When Mr Parker first appeared, Ben and Granny suggested he was spying on Granny doing naked yoga to get rid of him. When they find Mr Parker again spying on Granny in the hospital, Ben asks him what he’s doing there. Granny plays the same trick again. She says, “Hoping to see me take a bed bath, no doubt!”

Neil Gaiman on humour

Humor is that moment where you see something that you’ve always thought, but now somebody has articulated it. And they’ve articulated it in a way that you’ve never seen before. And sometimes it’s just the joy of the unexpected.

— Neil Gaiman

As C. S. Lewis and The Lion, the Witch and the Wardrobe is not known for its humour, I’ll look to another of my favourite authors. Neil Gaiman’s Masterclass course on The Art of Storytelling is fantastic. I could listen to him all day, and he gives generously from his vast experience of writing. On humour, he has the following techniques, some his own, and some borrowed from the great humourist Terry Pratchett:

  1. Twist a cliché
  2. Defy genre expectations
  3. Put a funny expression at the end of a sentence
  4. Use contrast
  5. Use funny words
  6. Figgin
  7. Sherbert lemon

I’ll look at how Gangsta Granny uses these techniques:

1. Twist a cliché

At the start of the book Granny is a cliché grandma, but Walliams twists that around one eighty by making her a jewel thief.

2. Defy genre expectations

Gangsta Granny is a heist novel, the subgenre of crime that focuses on a significant robbery. But this is not a normal genre for a children’s book, and so it already defies the genre expectations. By using the combination of a child and his Granny, Walliams takes the familiar and twists it.

  • Granny’s getaway vehicle is her mobility scooter, which can only go 3 miles an hour and is dangerous to ride on the motorway
  • Ben’s special ability that makes him a good fit for the crime is not explosives or lock picking. His fascination is with plumbing.
  • Granny uses her herbal sleep tonic to knock out the guards.
  • Granny uses her pink wool as a fuse.
  • Granny only brings one plastic bag to take the jewels away in because they cost five pence each.

3. Put a funny expression at the end of a sentence

The last sentence is an example of this:

Then, with a mischievous grin, the Queen lifted up her skirt to the entire country and flashed her Union Jack knickers.

Walliams, David. Gangsta Granny (p. 296). HarperCollins Publishers. Kindle Edition.

4. Use contrast

Add something light in a tense moment.

After Ben has returned from the heist, his parents are anxious about him. They tell him they don’t mind that his dream is plumbing, and not ballroom dancing. But they say they want him to have a fallback — ice dancing. Then they crack up at their own joke.

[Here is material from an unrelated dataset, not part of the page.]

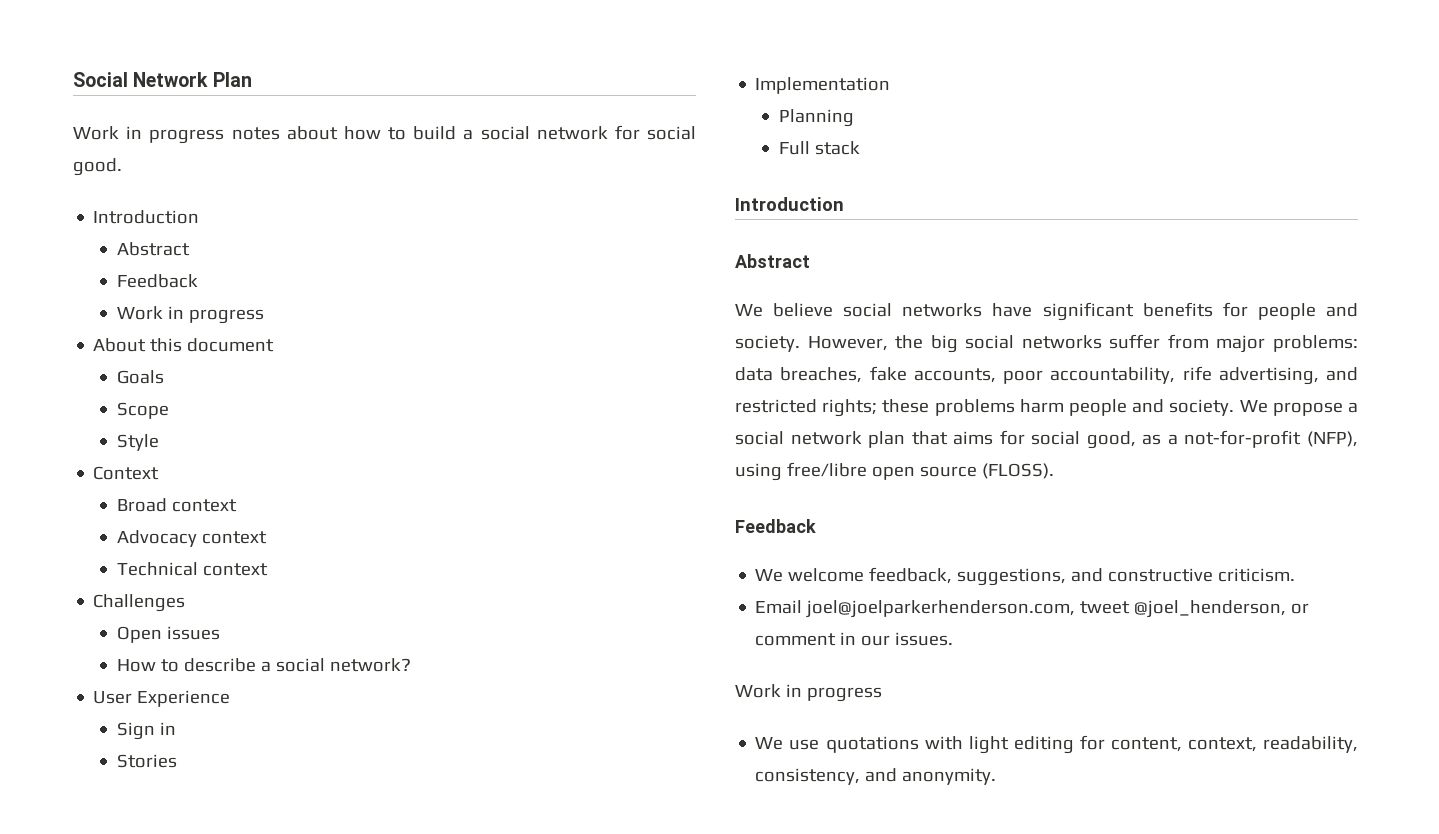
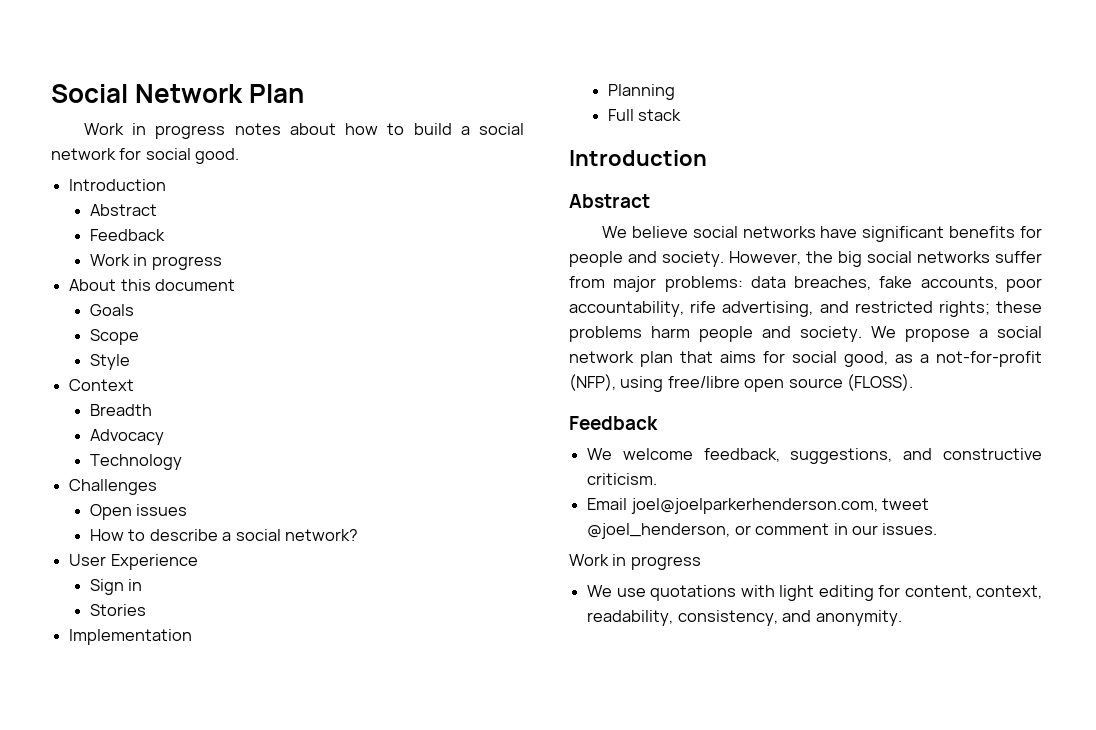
[116,498,237,512] Broad context -> [89,404,152,416] Breadth
[201,531,267,544] [116,562,268,576] context // Technical context -> [89,454,182,470] // Technology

When Granny has passed away and Raj comes to console him, he brings him a present, which seems out of character. But the gift is a bag of murray mints. Ben is disappointed but tries not to show it. Then Raj delivers the kicker — it is just one mint.

5. Use funny words

Walliams uses funny words with his toilet humour — bottom burps and bum squeaking.

6. Figgin

A figgin is something in the story that promises to be something horrible, but then turns out to be something funny. Later on, there is a pay-off when the item is important to the plot.

The nearest to this I could find in Gangsta Granny is his mum’s Flavio Flavioli life-size cardboard cut-out with Mum’s lipstick smudged around the mouth. Later on, she gives the real Flavio the kiss of life, even though he is still breathing, because he is unconscious.

7. Sherbert Lemon

Sherbert lemons are minor details added to make the reader smile. They don’t add to the plot or have a pay-off later.

An example is how Ben’s mum and dad met. His dad worked as a security guard and wrongly accused his mum of shoplifting a bag of crisps. Within a year they were married.


Day 12 has been about researching how Gangsta Granny uses humour techniques described by David Walliams, Neil Gaiman and Terry Pratchett. I haven’t made any progress on my own book.

Tomorrow I’ll focus on generating as many comedic ideas for my book as I can using today’s work as a guide.